Determining when an LLM is ready for deployment depends on how well it performs in practice and whether its limitations are understood and managed. In a recent study accepted to the Association for Computational Linguistics (ACL) 2025, my collaborator Dr. Ruizhe Li (University of Aberdeen, UK) and I were among the first to examine a subtle but important issue: anchoring bias in multiple-choice question answering.
Despite their sophistication, we found that LLMs can make surprisingly simple errors, such as consistently favoring one answer option regardless of content. This behavior likely stems from patterns in the training data, where certain answer formats appeared more frequently. Rather than retraining the entire model, which is resource-intensive, we developed a novel and lightweight approach akin to “brain surgery” for LLMs. By identifying the specific neurons and layers responsible for the bias, we manually adjusted the model’s internal weights through coding to reduce the anchoring effect without harming overall performance.
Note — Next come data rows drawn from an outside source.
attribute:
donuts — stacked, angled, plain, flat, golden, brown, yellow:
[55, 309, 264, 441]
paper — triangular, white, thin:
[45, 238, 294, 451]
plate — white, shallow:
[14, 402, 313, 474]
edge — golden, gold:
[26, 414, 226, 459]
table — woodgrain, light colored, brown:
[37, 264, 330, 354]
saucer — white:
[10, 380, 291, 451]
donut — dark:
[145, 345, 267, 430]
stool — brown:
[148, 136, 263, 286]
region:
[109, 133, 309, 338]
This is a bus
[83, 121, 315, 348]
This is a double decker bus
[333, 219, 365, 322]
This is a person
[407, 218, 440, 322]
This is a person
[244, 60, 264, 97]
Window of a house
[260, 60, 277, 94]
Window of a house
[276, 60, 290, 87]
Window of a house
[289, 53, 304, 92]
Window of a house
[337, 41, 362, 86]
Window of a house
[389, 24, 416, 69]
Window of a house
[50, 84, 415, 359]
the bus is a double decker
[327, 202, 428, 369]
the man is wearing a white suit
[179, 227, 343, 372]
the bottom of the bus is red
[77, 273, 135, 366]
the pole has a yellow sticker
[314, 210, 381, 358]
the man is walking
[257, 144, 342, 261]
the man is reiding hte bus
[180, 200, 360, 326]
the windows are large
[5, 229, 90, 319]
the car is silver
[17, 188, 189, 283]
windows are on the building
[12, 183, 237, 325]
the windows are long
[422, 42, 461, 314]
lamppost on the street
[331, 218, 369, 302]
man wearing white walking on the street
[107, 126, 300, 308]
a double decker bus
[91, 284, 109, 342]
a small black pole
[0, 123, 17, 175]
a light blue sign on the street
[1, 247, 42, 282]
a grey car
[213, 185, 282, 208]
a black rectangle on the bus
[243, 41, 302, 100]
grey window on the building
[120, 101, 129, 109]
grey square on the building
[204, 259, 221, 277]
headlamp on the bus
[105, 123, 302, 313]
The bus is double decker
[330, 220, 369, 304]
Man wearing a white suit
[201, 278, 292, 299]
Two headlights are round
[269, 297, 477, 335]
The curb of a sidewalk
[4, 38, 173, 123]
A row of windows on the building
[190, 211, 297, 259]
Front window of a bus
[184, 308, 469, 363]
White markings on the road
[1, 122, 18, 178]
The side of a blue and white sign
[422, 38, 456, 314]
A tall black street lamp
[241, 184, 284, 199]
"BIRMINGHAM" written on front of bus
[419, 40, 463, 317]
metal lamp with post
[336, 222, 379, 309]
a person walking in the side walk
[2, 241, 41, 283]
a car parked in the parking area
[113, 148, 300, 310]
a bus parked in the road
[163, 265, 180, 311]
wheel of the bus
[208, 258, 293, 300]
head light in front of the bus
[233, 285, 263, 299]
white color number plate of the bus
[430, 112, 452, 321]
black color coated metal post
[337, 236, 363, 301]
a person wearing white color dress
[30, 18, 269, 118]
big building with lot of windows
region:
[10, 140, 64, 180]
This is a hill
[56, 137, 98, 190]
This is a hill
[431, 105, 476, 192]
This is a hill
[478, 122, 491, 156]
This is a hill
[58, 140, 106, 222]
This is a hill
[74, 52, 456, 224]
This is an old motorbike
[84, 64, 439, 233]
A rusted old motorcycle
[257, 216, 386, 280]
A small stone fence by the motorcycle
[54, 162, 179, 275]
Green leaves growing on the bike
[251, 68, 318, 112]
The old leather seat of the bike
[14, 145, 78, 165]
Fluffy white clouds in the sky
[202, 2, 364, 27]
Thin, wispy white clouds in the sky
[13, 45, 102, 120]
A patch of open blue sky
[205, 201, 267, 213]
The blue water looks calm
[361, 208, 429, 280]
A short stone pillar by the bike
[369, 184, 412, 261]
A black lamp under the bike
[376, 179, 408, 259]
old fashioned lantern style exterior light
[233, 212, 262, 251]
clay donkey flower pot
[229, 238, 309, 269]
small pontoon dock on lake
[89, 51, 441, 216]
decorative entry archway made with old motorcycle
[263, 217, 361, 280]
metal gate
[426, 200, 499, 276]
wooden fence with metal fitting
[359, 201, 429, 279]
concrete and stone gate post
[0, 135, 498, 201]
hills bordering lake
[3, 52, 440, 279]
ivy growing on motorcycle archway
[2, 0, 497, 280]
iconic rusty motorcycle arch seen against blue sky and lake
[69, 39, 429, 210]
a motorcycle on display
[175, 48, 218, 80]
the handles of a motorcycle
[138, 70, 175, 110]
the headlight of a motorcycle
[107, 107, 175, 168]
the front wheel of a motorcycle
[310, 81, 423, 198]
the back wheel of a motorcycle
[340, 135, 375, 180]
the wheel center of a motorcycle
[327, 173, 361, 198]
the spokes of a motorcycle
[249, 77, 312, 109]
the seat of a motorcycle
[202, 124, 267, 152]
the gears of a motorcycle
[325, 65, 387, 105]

To ensure these tools are truly effective and trustworthy, especially in high-stakes domains like healthcare, clinicians often validate their outputs, such as summaries. This process uses inter-rater reliability, where multiple human reviewers assess whether the model’s outputs are accurate, clear, organized, and clinically useful. This human-in-the-loop evaluation is essential for confirming that the model’s performance aligns with real-world expectations and professional standards.
What excites you most about the future of LLMs?
With my colleague, Quintin Myers, I am exploring whether LLMs could be used to detect violent tendencies in online speech from teenagers. Before applying them in such sensitive contexts, we need to determine whether the models themselves exhibited any inherent bias or violent tendencies.
In a recent study, we tested several well-known LLMs from different countries by prompting them with morally ambiguous scenarios framed by teenagers of various ethnicities and locations. On the surface, the models responded politely and non-violently. However, a deeper analysis of the models’ internal parameters revealed that many had underlying tendencies toward violent responses, especially when certain personas were used. These tendencies varied significantly across different ethnic and demographic prompts, raising concerns about bias and fairness. The findings suggest that while LLMs may appear neutral in their outputs, their internal decision-making processes can still reflect problematic patterns learned during training, highlighting the need for caution and further research before deploying them in real-world, high-stakes applications like violence detection.